I may eventually do something with this, but for now, it's going to be a place for me to record some thoughts I can't seem to quiet. Feel free to respond, I'll just update this first post, or post around you.
So, to give a bit of background, I am in the Iowa Army National Guard. I have been in for a year and a half, I hit my year mark on January 15th. I enlisted as a Junior in High School, so, over the summer between my Junior and Senior year, I went to Basic Combat Training at Fort Jackson, in South Carolina. I felt at peace, there. Despite being on an Army base, despite being taught how to fire weapons, despite being gassed with Tear Gas and having every mental and physical limit tested... I felt at peace. Everything was beautiful. It was quiet-- It was orderly. I loved it. It made me love the Military.
It also made me hate the Military, as on week 8 [BCT is 9 weeks and 4 days long], I was sent home because of a failed PT test. I was wrongfully failed, I shouldn't have been sent home, but I was in no position to argue with the man who'd wronged me. I didn't say anything. Shed tears nearly every day about being so close to victory... To Victory Forge. I left the morning before everyone else marched out on the first leg of the 10km march that would take them to the final event of Basic.
Because of that, I did not graduate. I am a Day 0 restart. I have to go through every step of it again. Which I do not mind, I didn't mind it then.

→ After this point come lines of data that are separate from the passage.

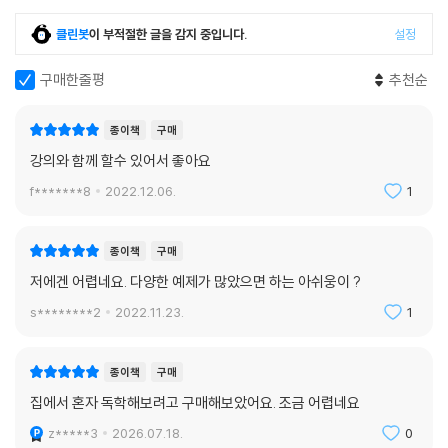
클린봇
이 부적절한 글을 감지 중입니다.
설정
구매한줄평
추천순
종이책
구매
강의와 함께 할수 있어서 좋아요
f*******8
2022.12.06.
1
종이책
구매
저에겐 어렵네요. 다양한 예제가 많았으면 하는 아쉬웅이 ?
s********2
2022.11.23.
1
종이책
구매
집에서 혼자 독학해보려고 구매해보았어요. 조금 어렵네요
z*****3
2026.07.18.
0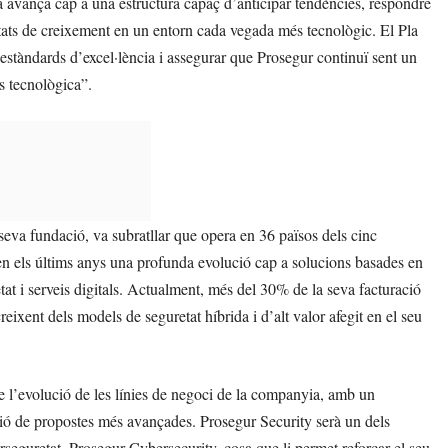
ia avança cap a una estructura capaç d’anticipar tendències, respondre
itats de creixement en un entorn cada vegada més tecnològic. El Pla
s estàndards d’excel·lència i assegurar que Prosegur continuï sent un
s tecnològica”.
seva fundació, va subratllar que opera en 36 països dels cinc
n els últims anys una profunda evolució cap a solucions basades en
retat i serveis digitals. Actualment, més del 30% de la seva facturació
eixent dels models de seguretat híbrida i d’alt valor afegit en el seu
 de l’evolució de les línies de negoci de la companyia, amb un
eació de propostes més avançades. Prosegur Security serà un dels
erseguretat, Prosegur Cybersecurity, cosa que li permet reforçar el seu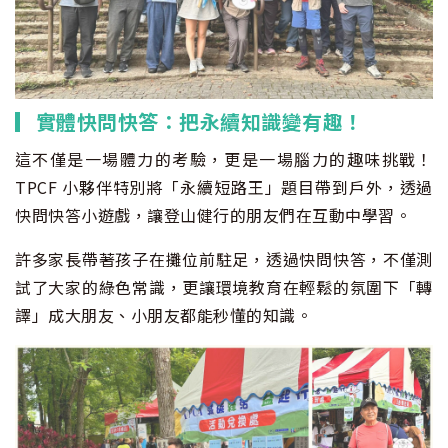
▎實體快問快答：把永續知識變有趣！
這不僅是一場體力的考驗，更是一場腦力的趣味挑戰！
TPCF 小夥伴特別將「永續短路王」題目帶到戶外，透過
快問快答小遊戲，讓登山健行的朋友們在互動中學習。
許多家長帶著孩子在攤位前駐足，透過快問快答，不僅測
試了大家的綠色常識，更讓環境教育在輕鬆的氛圍下「轉
譯」成大朋友、小朋友都能秒懂的知識。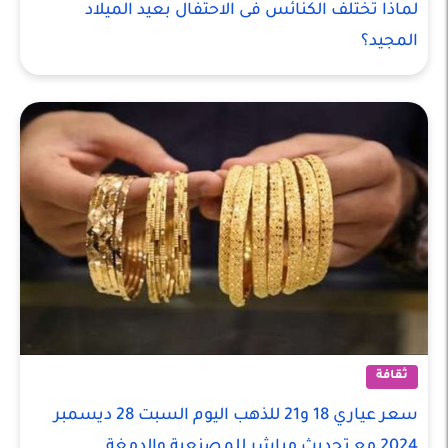
لماذا تختلف الكنائس فى الاحتفال بعيد الميلاد
المجيد؟
ثقافة
سعر عياري 18 و21 للذهب اليوم السبت 28 ديسمبر
2024 مع تحديث مباشر للمصنعية والدمغة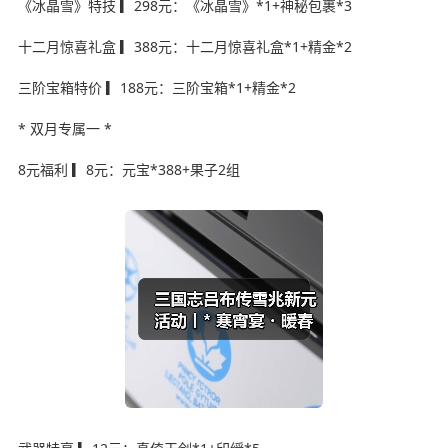
《冰晶雪》特技 ▎298元：《冰晶雪》*1+神秘包裹*3
十二月惊喜礼盒 ▎388元：十二月惊喜礼盒*1+精金*2
三阶宝箱特价 ▎188元：三阶宝箱*1+精金*2
* 双月专属一 *
8元福利 ▎8元：元宝*388+果子2组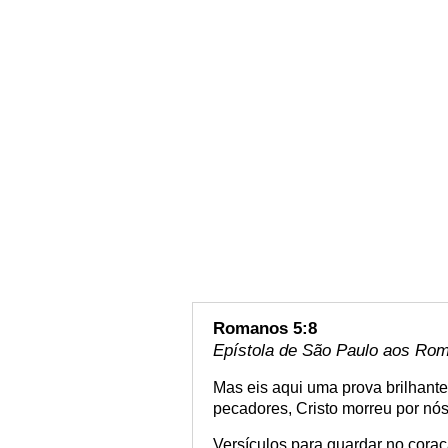
Romanos 5:8
Epístola de São Paulo aos Rom
Mas eis aqui uma prova brilhant
pecadores, Cristo morreu por nós
Versículos para guardar no cora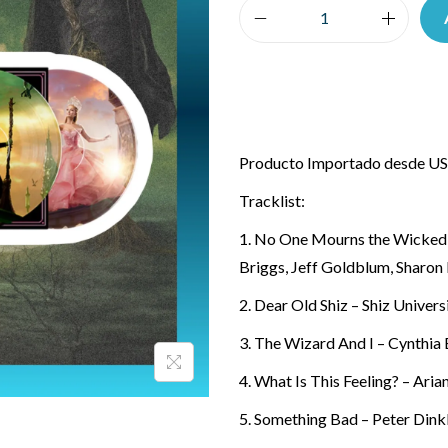
Producto Importado desde USA
Tracklist:
1. No One Mourns the Wicked 
Briggs, Jeff Goldblum, Sharon
2. Dear Old Shiz – Shiz Univers
3. The Wizard And I – Cynthia 
4. What Is This Feeling? – Ari
5. Something Bad – Peter Dinkl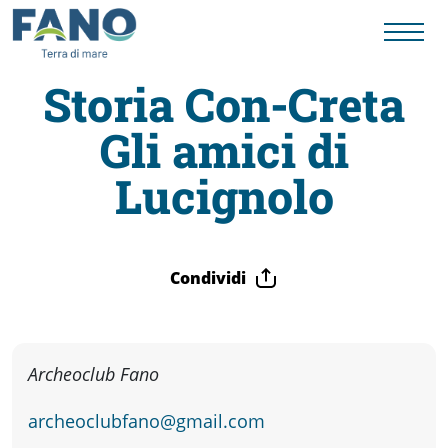
Storia Con-Creta
Gli amici di
Fano
Lucignolo
Visit
Card
Condividi
Cose
Archeoclub Fano
da
archeoclubfano@gmail.com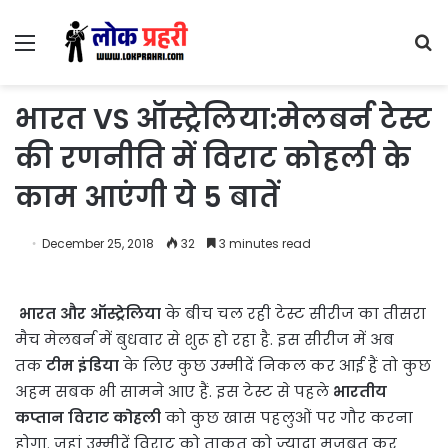
Menu
S
fo
भारत VS ऑस्ट्रेलिया:मेलबर्न टेस्ट
की रणनीति में विराट कोहली के
काम आएंगी ये 5 बातें
December 25, 2018
32
3 minutes read
भारत और ऑस्ट्रेलिया
के बीच चल रही टेस्ट सीरीज का तीसरा
मैच मेलबर्न में बुधवार से शुरू हो रहा है. इस सीरीज में अब
तक
टीम इंडिया
के लिए कुछ उम्मीदें निकल कर आई हैं तो कुछ
अहम सबक भी सामने आए हैं. इस टेस्ट से पहले
भारतीय
कप्तान विराट कोहली
को कुछ खास पहलुओं पर गौर करना
होगा. जहां उम्मीदें विराट को ताकत को ज्यादा मजबूत कर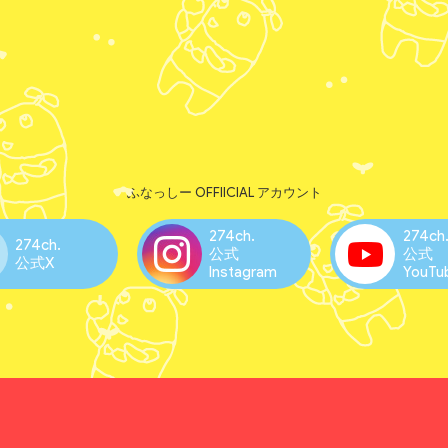
ふなっしー OFFIICIAL アカウント
274ch.
274ch
274ch.
公式
公式
公式X
Instagram
YouTu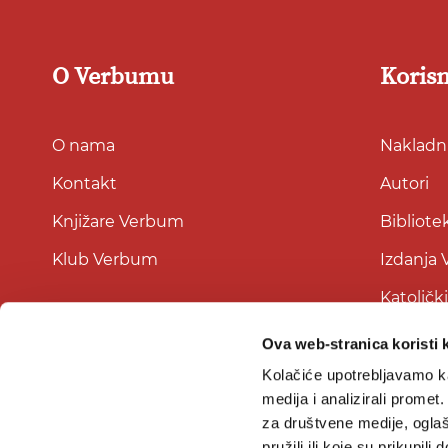
O Verbumu
Korisn
O nama
Nakladni
Kontakt
Autori
Knjižare Verbum
Bibliote
Klub Verbum
Izdanja
Katoličk
Ova web-stranica koristi 
Kolačiće upotrebljavamo ka
medija i analizirali promet
za društvene medije, oglaš
pružili ili koje su prikupili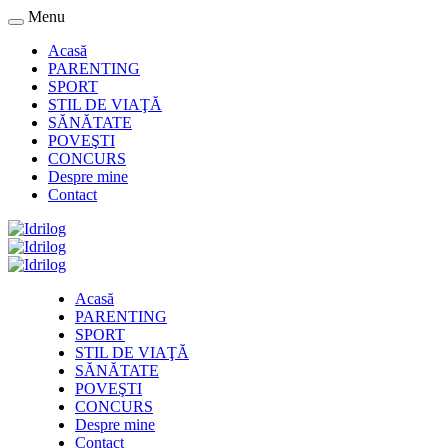
Menu
Acasă
PARENTING
SPORT
STIL DE VIAŢĂ
SĂNĂTATE
POVEŞTI
CONCURS
Despre mine
Contact
Acasă
PARENTING
SPORT
STIL DE VIAŢĂ
SĂNĂTATE
POVEŞTI
CONCURS
Despre mine
Contact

That was several months ago.
On Tuesday, June 14th, 2016, I go back to Fort Jackson, South Carolina. I may end up in the very same unit, under the very same people that sent me the first time. I ship out with five other people, only one of them a female, like myself. But her last name is so different from mine, we are likely to end up in different Platoons.
I'm not... Okay. That'd be a lie. I am worried to go back. I'm scared. Excited. Afraid. I'm only afraid of not being able to hold my own, because when you get there, you're required to hold your gear up above your head until everyone can. I can hardly lift the duffel bag off of the ground, it weighs as much as I do.
What's getting to me the most, however, is that I will be away from home, in a strange state, for a total of 9 months. I don't... I won't know what to do. The longest I've ever been away from home before is that 8 weeks. I've had a lot of time to stew over this. I've vented to others before, but this is the first post I've made about it publicly. I'm beside myself, Floofs. I don't know what to do. But most of all, I'm scared to leave home.